#### Material to process ####

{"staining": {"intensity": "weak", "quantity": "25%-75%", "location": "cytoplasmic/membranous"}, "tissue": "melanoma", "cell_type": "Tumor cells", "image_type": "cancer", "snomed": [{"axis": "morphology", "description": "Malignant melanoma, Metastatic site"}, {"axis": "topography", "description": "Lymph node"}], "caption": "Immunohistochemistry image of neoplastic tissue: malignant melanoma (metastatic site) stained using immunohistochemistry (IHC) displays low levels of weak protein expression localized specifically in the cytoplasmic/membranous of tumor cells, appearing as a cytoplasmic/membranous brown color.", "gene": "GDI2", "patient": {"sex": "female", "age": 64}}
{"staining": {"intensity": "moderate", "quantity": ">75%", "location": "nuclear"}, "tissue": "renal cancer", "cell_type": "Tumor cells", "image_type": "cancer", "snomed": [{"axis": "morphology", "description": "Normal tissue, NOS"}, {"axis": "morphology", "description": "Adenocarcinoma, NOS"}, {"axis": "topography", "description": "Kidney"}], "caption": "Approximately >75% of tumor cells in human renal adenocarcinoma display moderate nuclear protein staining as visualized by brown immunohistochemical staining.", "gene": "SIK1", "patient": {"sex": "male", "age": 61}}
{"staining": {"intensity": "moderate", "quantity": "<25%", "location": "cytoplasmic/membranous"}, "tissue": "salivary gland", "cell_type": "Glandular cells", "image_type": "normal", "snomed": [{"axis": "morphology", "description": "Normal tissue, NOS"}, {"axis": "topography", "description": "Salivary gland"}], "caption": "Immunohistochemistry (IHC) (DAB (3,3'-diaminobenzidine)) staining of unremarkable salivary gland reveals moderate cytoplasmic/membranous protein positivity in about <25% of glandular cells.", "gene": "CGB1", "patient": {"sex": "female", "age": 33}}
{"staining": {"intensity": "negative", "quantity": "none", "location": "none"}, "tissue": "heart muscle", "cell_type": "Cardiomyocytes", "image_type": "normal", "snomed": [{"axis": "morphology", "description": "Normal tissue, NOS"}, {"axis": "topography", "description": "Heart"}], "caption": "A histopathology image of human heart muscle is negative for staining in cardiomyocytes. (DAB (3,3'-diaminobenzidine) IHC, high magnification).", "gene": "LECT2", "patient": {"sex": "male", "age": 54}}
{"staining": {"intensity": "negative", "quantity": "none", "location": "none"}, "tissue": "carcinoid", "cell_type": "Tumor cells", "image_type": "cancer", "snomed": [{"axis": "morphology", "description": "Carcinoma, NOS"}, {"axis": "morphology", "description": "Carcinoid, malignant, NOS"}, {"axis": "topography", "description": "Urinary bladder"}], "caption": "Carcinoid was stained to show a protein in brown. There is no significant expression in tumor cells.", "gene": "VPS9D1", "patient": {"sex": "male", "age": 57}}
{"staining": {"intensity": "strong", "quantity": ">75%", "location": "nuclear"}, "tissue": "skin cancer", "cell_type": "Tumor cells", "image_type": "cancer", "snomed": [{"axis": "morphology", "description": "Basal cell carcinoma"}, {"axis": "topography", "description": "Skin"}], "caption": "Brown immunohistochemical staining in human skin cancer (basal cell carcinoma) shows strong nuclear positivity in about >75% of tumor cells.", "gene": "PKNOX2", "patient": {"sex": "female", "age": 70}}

####

Each line above must be retyped exactly.

{"staining": {"intensity": "weak", "quantity": "25%-75%", "location": "cytoplasmic/membranous"}, "tissue": "melanoma", "cell_type": "Tumor cells", "image_type": "cancer", "snomed": [{"axis": "morphology", "description": "Malignant melanoma, Metastatic site"}, {"axis": "topography", "description": "Lymph node"}], "caption": "Immunohistochemistry image of neoplastic tissue: malignant melanoma (metastatic site) stained using immunohistochemistry (IHC) displays low levels of weak protein expression localized specifically in the cytoplasmic/membranous of tumor cells, appearing as a cytoplasmic/membranous brown color.", "gene": "GDI2", "patient": {"sex": "female", "age": 64}}
{"staining": {"intensity": "moderate", "quantity": ">75%", "location": "nuclear"}, "tissue": "renal cancer", "cell_type": "Tumor cells", "image_type": "cancer", "snomed": [{"axis": "morphology", "description": "Normal tissue, NOS"}, {"axis": "morphology", "description": "Adenocarcinoma, NOS"}, {"axis": "topography", "description": "Kidney"}], "caption": "Approximately >75% of tumor cells in human renal adenocarcinoma display moderate nuclear protein staining as visualized by brown immunohistochemical staining.", "gene": "SIK1", "patient": {"sex": "male", "age": 61}}
{"staining": {"intensity": "moderate", "quantity": "<25%", "location": "cytoplasmic/membranous"}, "tissue": "salivary gland", "cell_type": "Glandular cells", "image_type": "normal", "snomed": [{"axis": "morphology", "description": "Normal tissue, NOS"}, {"axis": "topography", "description": "Salivary gland"}], "caption": "Immunohistochemistry (IHC) (DAB (3,3'-diaminobenzidine)) staining of unremarkable salivary gland reveals moderate cytoplasmic/membranous protein positivity in about <25% of glandular cells.", "gene": "CGB1", "patient": {"sex": "female", "age": 33}}
{"staining": {"intensity": "negative", "quantity": "none", "location": "none"}, "tissue": "heart muscle", "cell_type": "Cardiomyocytes", "image_type": "normal", "snomed": [{"axis": "morphology", "description": "Normal tissue, NOS"}, {"axis": "topography", "description": "Heart"}], "caption": "A histopathology image of human heart muscle is negative for staining in cardiomyocytes. (DAB (3,3'-diaminobenzidine) IHC, high magnification).", "gene": "LECT2", "patient": {"sex": "male", "age": 54}}
{"staining": {"intensity": "negative", "quantity": "none", "location": "none"}, "tissue": "carcinoid", "cell_type": "Tumor cells", "image_type": "cancer", "snomed": [{"axis": "morphology", "description": "Carcinoma, NOS"}, {"axis": "morphology", "description": "Carcinoid, malignant, NOS"}, {"axis": "topography", "description": "Urinary bladder"}], "caption": "Carcinoid was stained to show a protein in brown. There is no significant expression in tumor cells.", "gene": "VPS9D1", "patient": {"sex": "male", "age": 57}}
{"staining": {"intensity": "strong", "quantity": ">75%", "location": "nuclear"}, "tissue": "skin cancer", "cell_type": "Tumor cells", "image_type": "cancer", "snomed": [{"axis": "morphology", "description": "Basal cell carcinoma"}, {"axis": "topography", "description": "Skin"}], "caption": "Brown immunohistochemical staining in human skin cancer (basal cell carcinoma) shows strong nuclear positivity in about >75% of tumor cells.", "gene": "PKNOX2", "patient": {"sex": "female", "age": 70}}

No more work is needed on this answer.